Your answer should consist of each line below that includes the word "bowl".

> _Data entries_:
┌──
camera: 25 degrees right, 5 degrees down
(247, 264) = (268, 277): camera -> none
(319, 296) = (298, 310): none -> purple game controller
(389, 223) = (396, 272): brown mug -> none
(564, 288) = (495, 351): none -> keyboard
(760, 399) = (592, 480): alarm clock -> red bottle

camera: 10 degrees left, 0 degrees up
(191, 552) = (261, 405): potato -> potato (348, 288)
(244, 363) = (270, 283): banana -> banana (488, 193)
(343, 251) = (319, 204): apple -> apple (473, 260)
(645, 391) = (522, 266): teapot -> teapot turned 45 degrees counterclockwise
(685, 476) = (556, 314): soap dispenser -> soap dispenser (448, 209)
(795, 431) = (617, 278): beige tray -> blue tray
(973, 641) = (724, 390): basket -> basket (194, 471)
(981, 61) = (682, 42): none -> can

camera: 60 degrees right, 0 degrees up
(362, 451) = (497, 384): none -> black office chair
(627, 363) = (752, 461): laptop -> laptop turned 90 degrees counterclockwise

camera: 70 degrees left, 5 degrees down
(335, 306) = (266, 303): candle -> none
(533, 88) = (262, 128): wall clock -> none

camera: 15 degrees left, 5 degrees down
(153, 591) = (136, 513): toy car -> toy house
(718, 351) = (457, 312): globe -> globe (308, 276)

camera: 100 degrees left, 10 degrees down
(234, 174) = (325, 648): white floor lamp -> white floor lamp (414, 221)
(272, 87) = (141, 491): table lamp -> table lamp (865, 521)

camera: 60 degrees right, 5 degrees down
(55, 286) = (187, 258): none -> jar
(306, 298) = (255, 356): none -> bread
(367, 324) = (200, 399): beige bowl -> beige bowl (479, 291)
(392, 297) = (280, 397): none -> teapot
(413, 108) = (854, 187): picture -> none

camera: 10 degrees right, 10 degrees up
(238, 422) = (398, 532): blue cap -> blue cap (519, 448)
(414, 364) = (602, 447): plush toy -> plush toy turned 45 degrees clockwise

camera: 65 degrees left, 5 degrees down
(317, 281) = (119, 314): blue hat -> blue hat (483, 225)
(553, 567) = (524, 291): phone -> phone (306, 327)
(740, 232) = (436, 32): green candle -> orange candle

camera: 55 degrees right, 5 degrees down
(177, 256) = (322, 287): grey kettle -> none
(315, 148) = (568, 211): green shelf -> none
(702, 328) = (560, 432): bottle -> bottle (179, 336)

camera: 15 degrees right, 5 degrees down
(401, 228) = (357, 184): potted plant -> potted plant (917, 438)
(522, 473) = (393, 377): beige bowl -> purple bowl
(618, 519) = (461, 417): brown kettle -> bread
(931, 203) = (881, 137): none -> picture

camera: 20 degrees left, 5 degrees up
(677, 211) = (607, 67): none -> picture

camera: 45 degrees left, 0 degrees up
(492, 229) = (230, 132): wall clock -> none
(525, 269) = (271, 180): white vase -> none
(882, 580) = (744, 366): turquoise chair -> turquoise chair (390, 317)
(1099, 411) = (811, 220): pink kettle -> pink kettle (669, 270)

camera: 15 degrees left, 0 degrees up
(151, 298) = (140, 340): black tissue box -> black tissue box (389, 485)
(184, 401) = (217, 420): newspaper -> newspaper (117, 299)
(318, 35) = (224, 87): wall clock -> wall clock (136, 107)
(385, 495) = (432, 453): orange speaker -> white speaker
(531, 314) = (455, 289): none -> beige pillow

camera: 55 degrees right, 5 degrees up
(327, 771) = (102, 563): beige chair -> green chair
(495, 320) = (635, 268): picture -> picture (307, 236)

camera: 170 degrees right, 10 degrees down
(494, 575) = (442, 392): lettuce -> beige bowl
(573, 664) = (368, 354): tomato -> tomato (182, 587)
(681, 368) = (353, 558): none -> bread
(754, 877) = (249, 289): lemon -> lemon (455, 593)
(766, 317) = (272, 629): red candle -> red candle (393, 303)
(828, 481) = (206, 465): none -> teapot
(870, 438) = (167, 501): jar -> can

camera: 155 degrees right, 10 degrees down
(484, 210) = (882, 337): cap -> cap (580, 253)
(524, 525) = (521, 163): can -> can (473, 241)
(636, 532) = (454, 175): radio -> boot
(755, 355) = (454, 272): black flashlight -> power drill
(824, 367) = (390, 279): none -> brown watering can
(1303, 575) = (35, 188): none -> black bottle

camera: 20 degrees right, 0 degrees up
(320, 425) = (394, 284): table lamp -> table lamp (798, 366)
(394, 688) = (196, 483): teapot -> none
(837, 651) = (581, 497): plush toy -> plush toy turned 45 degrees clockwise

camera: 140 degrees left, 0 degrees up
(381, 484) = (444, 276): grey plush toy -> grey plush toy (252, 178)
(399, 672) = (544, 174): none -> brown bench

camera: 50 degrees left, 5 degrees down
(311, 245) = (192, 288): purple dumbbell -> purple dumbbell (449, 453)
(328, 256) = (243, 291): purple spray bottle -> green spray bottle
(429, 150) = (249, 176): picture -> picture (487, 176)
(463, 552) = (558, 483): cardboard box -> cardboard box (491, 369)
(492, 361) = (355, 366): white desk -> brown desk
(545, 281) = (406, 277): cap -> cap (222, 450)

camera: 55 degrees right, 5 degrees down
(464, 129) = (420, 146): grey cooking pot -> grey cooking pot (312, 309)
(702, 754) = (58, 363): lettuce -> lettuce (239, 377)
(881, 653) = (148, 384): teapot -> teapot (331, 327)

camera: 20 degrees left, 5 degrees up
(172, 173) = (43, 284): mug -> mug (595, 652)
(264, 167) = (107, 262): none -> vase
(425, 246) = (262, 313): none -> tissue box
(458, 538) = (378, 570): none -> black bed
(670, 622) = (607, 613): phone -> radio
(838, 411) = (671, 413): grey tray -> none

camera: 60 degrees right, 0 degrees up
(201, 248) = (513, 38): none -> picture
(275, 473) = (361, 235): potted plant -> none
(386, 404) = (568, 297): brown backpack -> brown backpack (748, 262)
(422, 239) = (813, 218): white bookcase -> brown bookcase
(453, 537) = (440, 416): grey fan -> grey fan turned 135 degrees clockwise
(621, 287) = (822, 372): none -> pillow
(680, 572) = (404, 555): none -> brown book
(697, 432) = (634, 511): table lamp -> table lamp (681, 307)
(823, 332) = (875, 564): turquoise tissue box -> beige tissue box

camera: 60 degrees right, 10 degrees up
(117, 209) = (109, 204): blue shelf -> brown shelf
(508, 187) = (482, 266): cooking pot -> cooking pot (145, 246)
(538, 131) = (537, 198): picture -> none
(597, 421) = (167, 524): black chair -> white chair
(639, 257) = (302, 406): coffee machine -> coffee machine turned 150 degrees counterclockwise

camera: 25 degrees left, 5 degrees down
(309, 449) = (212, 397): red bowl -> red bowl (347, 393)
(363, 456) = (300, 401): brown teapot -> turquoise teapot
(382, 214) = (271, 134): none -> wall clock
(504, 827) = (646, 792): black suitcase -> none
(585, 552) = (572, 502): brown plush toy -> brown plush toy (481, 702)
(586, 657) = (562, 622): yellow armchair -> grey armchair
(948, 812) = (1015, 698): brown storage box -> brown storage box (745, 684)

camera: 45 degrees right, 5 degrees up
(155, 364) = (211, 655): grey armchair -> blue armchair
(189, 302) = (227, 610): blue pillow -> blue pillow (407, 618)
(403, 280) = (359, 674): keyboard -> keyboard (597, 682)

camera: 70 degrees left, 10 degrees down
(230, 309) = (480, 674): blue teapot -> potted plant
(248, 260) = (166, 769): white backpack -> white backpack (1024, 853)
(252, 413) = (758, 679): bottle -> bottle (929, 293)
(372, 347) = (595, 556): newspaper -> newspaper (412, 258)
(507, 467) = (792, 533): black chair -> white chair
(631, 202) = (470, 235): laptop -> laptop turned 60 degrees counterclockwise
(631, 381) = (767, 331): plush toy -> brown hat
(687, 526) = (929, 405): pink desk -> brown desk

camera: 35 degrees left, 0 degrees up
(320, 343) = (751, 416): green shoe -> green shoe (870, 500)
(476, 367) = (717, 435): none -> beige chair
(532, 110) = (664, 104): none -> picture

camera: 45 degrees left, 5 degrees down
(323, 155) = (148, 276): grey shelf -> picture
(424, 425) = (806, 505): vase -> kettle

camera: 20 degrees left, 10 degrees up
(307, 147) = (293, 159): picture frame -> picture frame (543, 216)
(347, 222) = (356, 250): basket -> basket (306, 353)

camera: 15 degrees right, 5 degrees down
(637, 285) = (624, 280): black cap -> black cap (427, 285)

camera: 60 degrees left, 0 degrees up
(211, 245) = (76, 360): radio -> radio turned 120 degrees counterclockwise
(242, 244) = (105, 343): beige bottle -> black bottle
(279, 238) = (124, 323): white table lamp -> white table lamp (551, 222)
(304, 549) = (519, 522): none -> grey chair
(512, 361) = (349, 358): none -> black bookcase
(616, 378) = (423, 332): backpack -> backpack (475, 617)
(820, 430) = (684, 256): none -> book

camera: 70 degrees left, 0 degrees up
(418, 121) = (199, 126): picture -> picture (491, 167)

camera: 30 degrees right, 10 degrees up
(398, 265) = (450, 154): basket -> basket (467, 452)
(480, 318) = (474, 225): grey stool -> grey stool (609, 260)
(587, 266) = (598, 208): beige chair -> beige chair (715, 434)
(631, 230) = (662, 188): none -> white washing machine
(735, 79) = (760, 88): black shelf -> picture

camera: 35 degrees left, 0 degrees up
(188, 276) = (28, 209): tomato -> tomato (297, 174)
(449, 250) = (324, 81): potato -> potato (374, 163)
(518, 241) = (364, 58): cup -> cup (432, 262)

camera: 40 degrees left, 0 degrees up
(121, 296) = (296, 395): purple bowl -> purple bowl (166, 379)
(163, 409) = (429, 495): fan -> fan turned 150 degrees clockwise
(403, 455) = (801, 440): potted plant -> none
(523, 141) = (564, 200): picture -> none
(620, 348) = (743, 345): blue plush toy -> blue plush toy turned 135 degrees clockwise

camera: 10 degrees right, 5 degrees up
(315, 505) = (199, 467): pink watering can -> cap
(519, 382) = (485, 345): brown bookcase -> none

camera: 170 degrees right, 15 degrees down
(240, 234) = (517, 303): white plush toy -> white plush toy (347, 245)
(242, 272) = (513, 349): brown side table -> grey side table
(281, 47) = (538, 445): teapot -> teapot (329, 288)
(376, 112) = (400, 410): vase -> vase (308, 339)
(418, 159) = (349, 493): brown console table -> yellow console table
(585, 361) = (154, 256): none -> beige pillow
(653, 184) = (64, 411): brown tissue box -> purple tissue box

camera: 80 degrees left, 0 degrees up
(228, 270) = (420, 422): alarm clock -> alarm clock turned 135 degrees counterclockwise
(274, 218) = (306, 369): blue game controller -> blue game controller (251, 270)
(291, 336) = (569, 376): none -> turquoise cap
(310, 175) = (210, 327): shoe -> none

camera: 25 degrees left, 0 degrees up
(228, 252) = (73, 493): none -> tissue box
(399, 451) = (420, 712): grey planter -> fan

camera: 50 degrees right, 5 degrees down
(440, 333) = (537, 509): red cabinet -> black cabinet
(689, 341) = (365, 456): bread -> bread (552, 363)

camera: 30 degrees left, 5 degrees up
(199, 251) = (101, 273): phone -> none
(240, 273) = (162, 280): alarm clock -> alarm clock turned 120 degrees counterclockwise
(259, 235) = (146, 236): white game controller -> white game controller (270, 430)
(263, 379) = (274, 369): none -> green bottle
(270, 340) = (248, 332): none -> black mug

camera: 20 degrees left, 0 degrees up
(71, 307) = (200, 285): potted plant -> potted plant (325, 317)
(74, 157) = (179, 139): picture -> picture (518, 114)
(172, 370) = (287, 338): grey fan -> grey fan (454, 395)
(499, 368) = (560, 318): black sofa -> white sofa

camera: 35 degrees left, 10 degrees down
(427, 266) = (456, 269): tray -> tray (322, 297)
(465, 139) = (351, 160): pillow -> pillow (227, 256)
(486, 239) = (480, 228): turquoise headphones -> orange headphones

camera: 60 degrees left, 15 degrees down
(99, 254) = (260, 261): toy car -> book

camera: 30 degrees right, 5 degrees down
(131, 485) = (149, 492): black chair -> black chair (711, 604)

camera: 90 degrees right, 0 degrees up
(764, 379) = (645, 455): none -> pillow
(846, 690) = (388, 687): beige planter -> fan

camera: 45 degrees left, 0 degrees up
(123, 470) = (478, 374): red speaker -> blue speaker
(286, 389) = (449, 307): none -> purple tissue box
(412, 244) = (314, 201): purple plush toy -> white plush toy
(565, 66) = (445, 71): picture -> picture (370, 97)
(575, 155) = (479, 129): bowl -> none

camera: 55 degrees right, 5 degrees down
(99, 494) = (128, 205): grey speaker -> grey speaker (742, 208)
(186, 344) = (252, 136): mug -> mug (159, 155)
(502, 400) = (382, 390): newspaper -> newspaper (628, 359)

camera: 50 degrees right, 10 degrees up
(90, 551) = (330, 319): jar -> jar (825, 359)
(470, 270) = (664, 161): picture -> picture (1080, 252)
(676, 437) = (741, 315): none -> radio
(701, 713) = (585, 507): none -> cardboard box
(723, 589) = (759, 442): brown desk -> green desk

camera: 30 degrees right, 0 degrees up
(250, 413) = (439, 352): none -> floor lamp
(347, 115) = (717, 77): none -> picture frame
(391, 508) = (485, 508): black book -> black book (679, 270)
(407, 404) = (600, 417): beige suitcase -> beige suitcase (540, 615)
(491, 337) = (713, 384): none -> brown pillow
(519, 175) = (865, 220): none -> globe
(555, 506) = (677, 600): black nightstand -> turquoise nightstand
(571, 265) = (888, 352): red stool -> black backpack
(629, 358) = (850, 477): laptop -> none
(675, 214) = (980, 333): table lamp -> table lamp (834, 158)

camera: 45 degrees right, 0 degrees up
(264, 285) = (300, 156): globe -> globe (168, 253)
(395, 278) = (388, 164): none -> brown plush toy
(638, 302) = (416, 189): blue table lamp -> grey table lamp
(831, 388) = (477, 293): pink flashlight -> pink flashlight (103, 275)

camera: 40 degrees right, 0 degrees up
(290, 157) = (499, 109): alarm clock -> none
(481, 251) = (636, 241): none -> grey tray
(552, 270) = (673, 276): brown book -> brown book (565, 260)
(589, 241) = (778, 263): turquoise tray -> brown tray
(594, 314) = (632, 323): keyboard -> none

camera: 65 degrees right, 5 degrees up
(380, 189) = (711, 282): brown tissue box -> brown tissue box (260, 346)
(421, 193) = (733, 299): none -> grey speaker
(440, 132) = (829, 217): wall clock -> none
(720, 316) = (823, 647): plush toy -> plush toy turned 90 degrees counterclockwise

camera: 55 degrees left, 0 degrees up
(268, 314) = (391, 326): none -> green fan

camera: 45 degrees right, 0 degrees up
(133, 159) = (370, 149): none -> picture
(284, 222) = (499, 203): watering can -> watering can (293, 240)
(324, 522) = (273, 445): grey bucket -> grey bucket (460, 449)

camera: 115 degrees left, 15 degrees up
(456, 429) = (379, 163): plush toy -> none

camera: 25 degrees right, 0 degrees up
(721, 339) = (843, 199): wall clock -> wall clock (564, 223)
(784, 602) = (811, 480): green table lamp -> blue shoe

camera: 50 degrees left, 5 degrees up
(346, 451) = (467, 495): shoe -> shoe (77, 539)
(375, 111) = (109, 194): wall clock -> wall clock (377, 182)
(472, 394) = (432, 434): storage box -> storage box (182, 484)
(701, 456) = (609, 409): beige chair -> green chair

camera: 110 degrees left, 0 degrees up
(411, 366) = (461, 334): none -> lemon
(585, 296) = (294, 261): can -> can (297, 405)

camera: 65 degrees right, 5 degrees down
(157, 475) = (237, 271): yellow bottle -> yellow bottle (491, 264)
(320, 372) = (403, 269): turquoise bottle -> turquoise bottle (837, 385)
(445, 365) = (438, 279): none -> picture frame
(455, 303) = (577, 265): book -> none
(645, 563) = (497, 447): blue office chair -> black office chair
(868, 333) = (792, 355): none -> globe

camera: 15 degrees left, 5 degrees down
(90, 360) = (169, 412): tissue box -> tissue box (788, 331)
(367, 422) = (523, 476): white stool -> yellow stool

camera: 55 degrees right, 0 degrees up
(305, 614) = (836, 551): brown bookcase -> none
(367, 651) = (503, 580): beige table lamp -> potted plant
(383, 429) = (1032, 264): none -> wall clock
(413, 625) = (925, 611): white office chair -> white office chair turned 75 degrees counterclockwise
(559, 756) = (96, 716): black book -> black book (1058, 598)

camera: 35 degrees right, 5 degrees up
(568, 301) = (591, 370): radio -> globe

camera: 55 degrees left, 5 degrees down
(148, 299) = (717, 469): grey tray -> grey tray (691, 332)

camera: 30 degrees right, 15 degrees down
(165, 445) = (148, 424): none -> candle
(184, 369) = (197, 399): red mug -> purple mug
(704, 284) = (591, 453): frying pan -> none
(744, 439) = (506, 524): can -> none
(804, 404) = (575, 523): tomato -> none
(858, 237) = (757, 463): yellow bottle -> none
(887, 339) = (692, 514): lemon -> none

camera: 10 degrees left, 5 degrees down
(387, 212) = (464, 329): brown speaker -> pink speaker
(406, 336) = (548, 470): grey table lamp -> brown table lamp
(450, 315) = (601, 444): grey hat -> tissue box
└──
> _SOLUTION BELOW_:
(367, 324) = (200, 399): beige bowl -> beige bowl (479, 291)
(522, 473) = (393, 377): beige bowl -> purple bowl
(494, 575) = (442, 392): lettuce -> beige bowl
(309, 449) = (212, 397): red bowl -> red bowl (347, 393)
(121, 296) = (296, 395): purple bowl -> purple bowl (166, 379)
(575, 155) = (479, 129): bowl -> none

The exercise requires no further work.